In this new economy, trust is an essential currency. Trust in the platform and trust in individual participants are just as important as money. These aspects of the collaborative economy are subjects of emerging research, yet such studies rarely reach the desks of the policymakers who need it, van de Glind said. Share NL has partnered with the University of Oxford to create a platform to provide easy access to policymakers with the best available research to inform decisions to manage and encourage the best aspects of the new urban sharing economy.

After keynotes, each of SEiSMiC’s partner countries provided a national update and then the forum split into six creative dialogues concerning different aspects of the new urban economy. The discussions dealt with how the new economy and social innovators might solve urban issues, such as refugee reception and integration, food waste and hunger, and vacant but viable city spaces. The dialogues also dealt with policy and institutional-level issues, incubation of social innovation, and opportunities and challenges of the sharing economy. Within each session, discussions teased out best practices, emerging research questions and policy recommendations.

Day two began with an engaging artistic performance by the New Vic Theatre. Based on creative feedback on ‘utopia’ collected throughout day one, the artists beautifully and wordlessly relayed the forum’s collective theoretical vision, and how the work towards that vision may be under threat.

Moving from the broad theory of day one, day two highlighted concrete new economy initiatives that were underway in cities across Europe. These initiatives were presented as eight case studies, with each organisation describing their stakeholders and best practices. Presenters gathered feedback from the network on helpful resources, and barriers to avoid or confront.

One case involved two groups working on refugee employment. Refugees Work is an Austrian social enterprise that provides an online platform for both refugees seeking work and employers with job openings. Beyond matching employment needs, the platform also provides training for refugees to prepare them for the Austrian job search and workforce. In addition, it gives employers insights on the unique and transitioning needs of a valuable new labour pool. Refugees Work provides the service free of charge to refugees, and is financially supported through fees charged to the more than 200 companies that subscribe.
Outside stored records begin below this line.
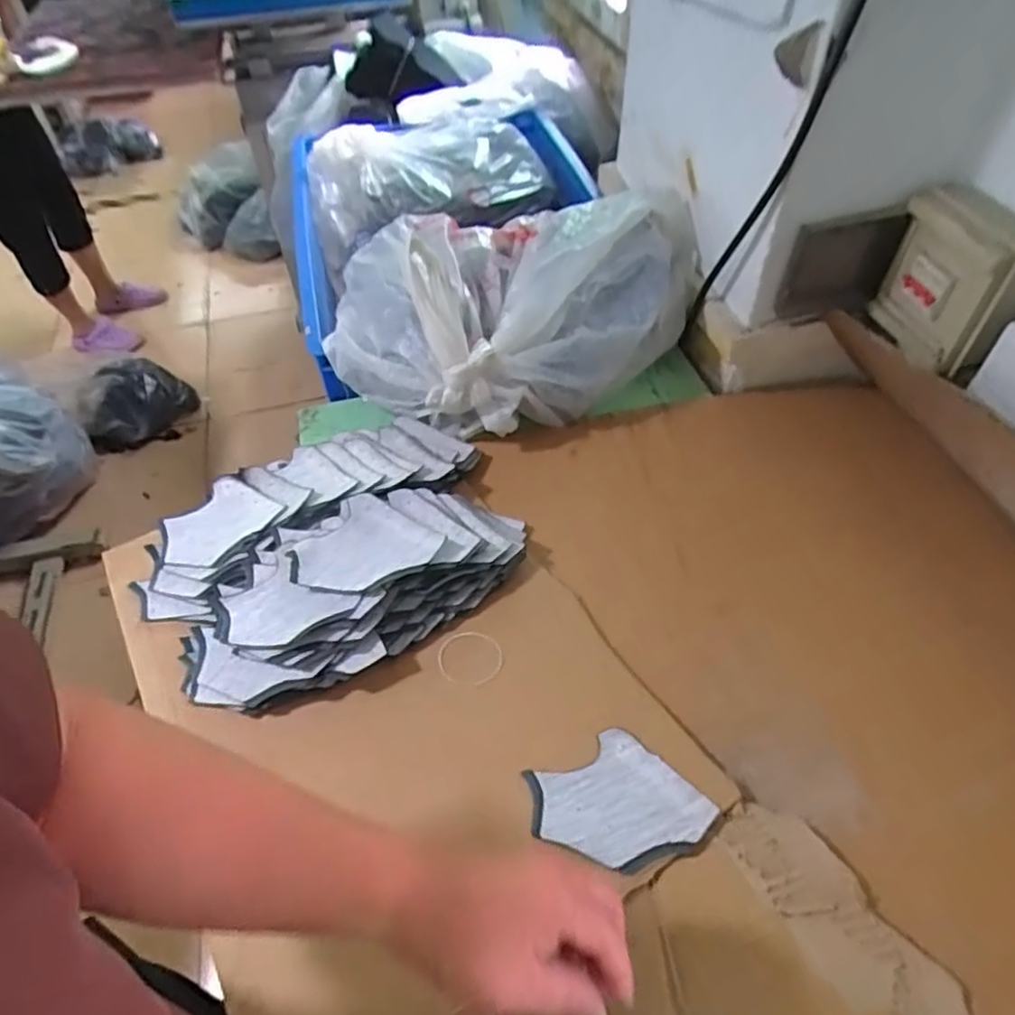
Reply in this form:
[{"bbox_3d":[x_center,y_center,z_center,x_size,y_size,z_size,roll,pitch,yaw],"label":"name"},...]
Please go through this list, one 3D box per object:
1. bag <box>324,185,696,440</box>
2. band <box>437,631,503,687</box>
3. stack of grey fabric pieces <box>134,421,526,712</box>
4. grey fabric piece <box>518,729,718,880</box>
[{"bbox_3d":[-0.001,-0.238,0.836,0.450,0.182,0.302,2,51,5],"label":"bag"},{"bbox_3d":[-0.034,0.141,0.631,0.060,0.004,0.054,-16,56,-9],"label":"band"},{"bbox_3d":[-0.209,-0.009,0.713,0.372,0.064,0.137,-29,55,-19],"label":"stack of grey fabric pieces"},{"bbox_3d":[0.084,0.231,0.531,0.124,0.005,0.100,-20,47,-14],"label":"grey fabric piece"}]

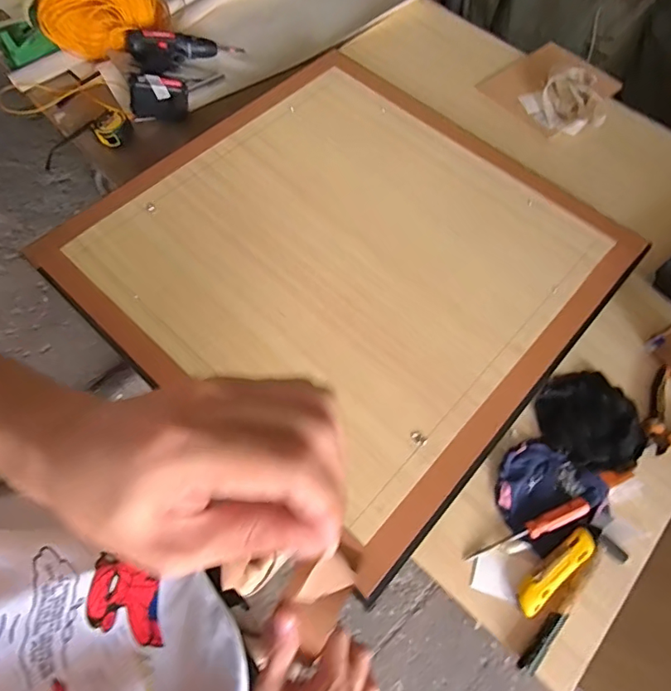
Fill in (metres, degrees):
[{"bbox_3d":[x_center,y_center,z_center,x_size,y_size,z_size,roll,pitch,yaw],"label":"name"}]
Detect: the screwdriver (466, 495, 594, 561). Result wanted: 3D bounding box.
[{"bbox_3d":[0.253,0.244,0.634,0.173,0.027,0.021,-21,65,-11],"label":"screwdriver"}]

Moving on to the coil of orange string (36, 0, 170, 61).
[{"bbox_3d":[-0.490,-0.706,1.011,0.220,0.128,0.159,-5,63,-3],"label":"coil of orange string"}]

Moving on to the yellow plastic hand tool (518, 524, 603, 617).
[{"bbox_3d":[0.286,0.283,0.619,0.144,0.026,0.035,-35,68,-17],"label":"yellow plastic hand tool"}]

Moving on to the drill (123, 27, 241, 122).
[{"bbox_3d":[-0.307,-0.578,0.990,0.223,0.069,0.216,-9,63,-6],"label":"drill"}]

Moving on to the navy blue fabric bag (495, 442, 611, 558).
[{"bbox_3d":[0.292,0.196,0.661,0.142,0.017,0.131,-21,65,-11],"label":"navy blue fabric bag"}]

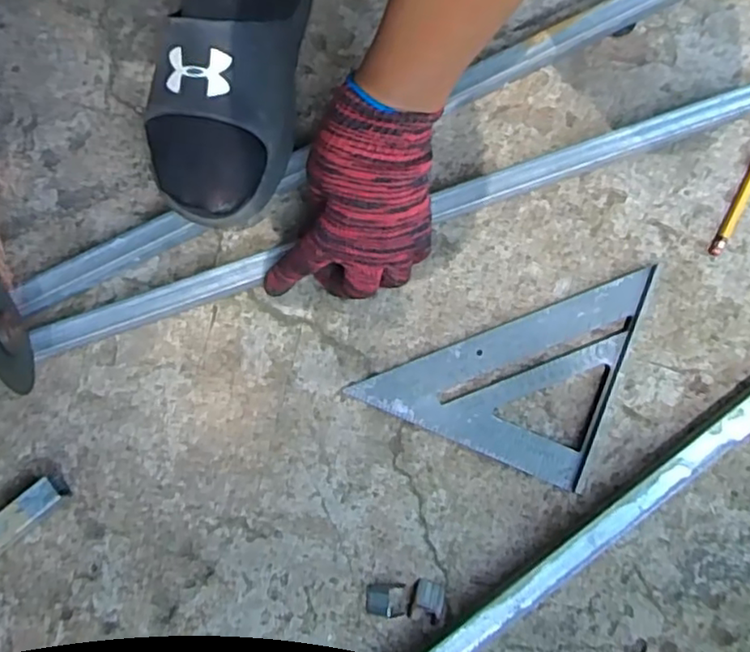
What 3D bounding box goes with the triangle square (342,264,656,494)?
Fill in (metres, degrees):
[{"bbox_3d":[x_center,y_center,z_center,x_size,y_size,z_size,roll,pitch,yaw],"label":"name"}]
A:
[{"bbox_3d":[0.095,0.012,0.467,0.169,0.013,0.162,22,80,5],"label":"triangle square"}]

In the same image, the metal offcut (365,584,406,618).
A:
[{"bbox_3d":[0.007,0.189,0.431,0.026,0.009,0.021,0,79,1],"label":"metal offcut"}]

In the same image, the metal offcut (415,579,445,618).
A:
[{"bbox_3d":[0.038,0.186,0.431,0.020,0.010,0.019,17,79,4],"label":"metal offcut"}]

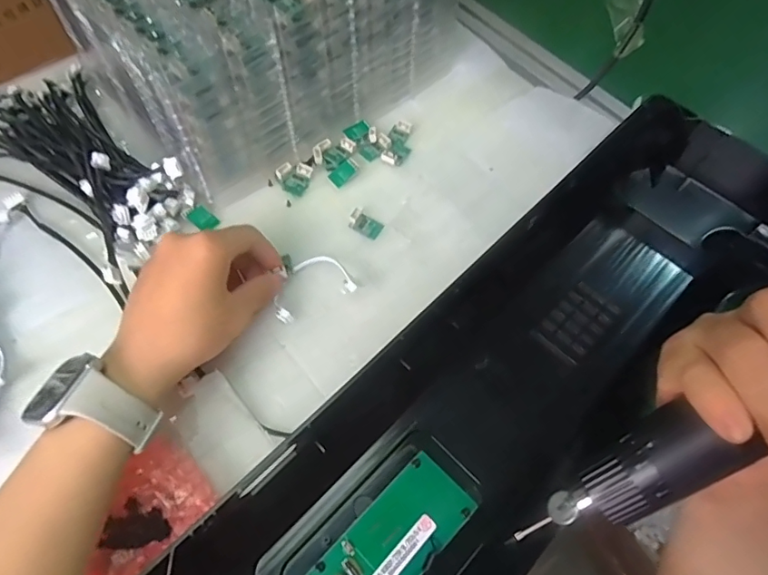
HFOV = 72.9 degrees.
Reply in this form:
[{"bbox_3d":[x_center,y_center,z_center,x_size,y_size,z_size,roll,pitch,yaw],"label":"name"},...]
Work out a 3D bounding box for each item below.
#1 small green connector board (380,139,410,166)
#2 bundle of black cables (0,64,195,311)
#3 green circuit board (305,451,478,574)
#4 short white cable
[{"bbox_3d":[0.012,-0.119,0.459,0.017,0.009,0.031,27,48,15],"label":"small green connector board"},{"bbox_3d":[-0.247,-0.104,0.426,0.243,0.041,0.124,34,64,18],"label":"bundle of black cables"},{"bbox_3d":[0.002,0.150,0.301,0.046,0.009,0.108,40,66,21],"label":"green circuit board"},{"bbox_3d":[-0.054,-0.005,0.381,0.059,0.019,0.046,-17,60,-11],"label":"short white cable"}]

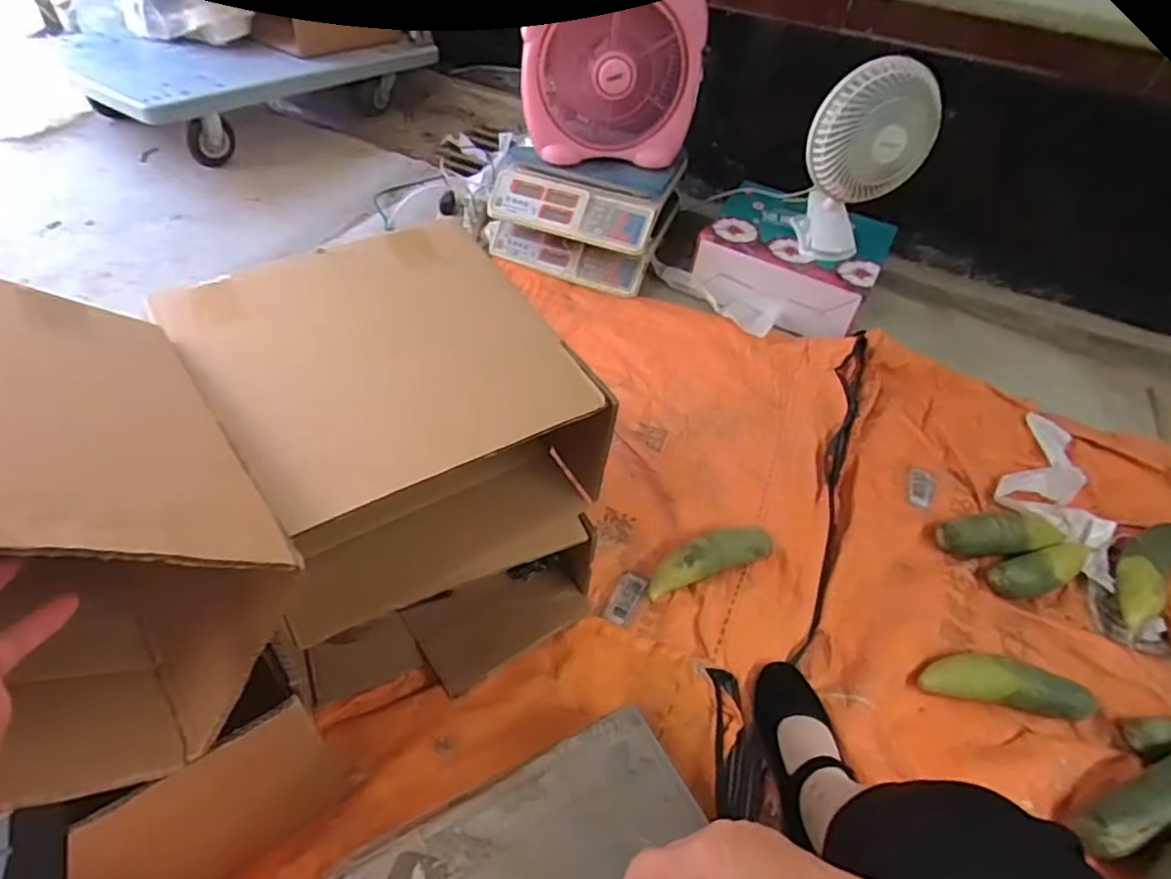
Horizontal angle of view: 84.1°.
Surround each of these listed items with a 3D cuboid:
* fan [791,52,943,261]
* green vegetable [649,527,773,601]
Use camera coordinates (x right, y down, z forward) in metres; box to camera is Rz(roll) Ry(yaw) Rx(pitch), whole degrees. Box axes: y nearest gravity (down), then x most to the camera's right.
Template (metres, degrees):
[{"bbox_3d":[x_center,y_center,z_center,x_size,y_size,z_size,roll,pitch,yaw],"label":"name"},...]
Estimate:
[{"bbox_3d":[0.465,-0.460,1.100,0.176,0.339,0.133,23,51,15],"label":"fan"},{"bbox_3d":[0.171,0.160,0.891,0.187,0.048,0.047,-16,52,-17],"label":"green vegetable"}]

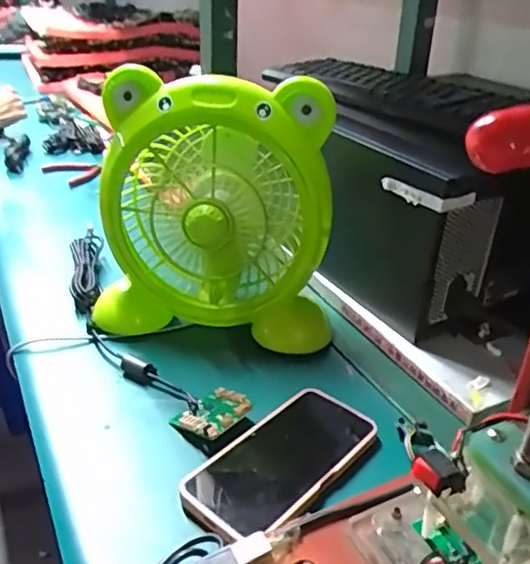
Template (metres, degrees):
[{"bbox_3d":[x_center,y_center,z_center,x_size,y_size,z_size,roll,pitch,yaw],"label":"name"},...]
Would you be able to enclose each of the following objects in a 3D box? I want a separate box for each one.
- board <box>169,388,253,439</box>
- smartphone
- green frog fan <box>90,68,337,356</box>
[{"bbox_3d":[-0.045,0.115,0.529,0.056,0.007,0.057,6,27,44],"label":"board"},{"bbox_3d":[0.016,0.147,0.491,0.083,0.016,0.176,23,34,36],"label":"smartphone"},{"bbox_3d":[-0.059,-0.087,0.654,0.240,0.261,0.163,1,28,-4],"label":"green frog fan"}]

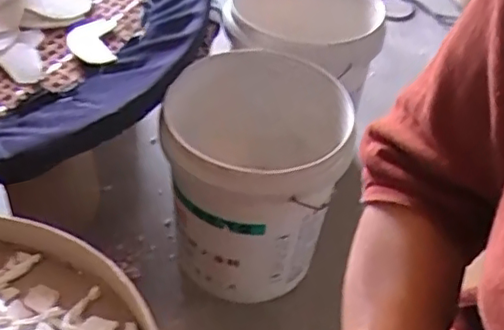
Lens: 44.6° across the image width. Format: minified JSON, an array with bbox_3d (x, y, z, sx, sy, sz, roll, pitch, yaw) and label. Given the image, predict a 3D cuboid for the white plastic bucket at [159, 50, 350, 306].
[{"bbox_3d":[0.002,0.025,1.004,0.268,0.330,0.254,3,45,-3],"label":"white plastic bucket"}]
Meanwhile, Refugee Company focuses on using the skills of incoming refugees to assist their own integration. With opportunities to use and develop their skills, they contribute to Dutch society by building their own businesses. In both cases, the groups face challenges of limited capacity and community resistance, but they succeed by learning through doing, and maintaining a ‘pitbull’ attitude.

Going beyond the labour market, Place/Making, a team of designers and urbanists, showcased their digital multi-lingual platform, Info-Compass, which connects refugees in Berlin to local job-search resources to housing to language exchanges. Representatives from No Doc were on hand to present their association, which uses the highly international legal framework of Belgium to establish a legal entity for undocumented volunteers.Haarlemese Seinwzen, the Dutch sustainable heritage building, highlighted social enterprise as a physical space for community.

The Turkish time-bank, Zumbara, meanwhile, mixes skill sharing with social media, and is seeking a sustainable social enterprise model while having great success with over 40,000 members in their community. The Community-Led Local Development project focused on using the new CLLD tool for empowering urban communities in the Czech Republic and other member states.  After the case studies, an interview-style gallery highlighted not only the common challenges and needs of social enterprises across Europe, but the unique strategies to overcome them.

New Vic rounded out the afternoon of day two with an interactive theatrical game that got the whole forum moving, and bringing out thoughtful discussions on resource inequalities and community actions and reactions.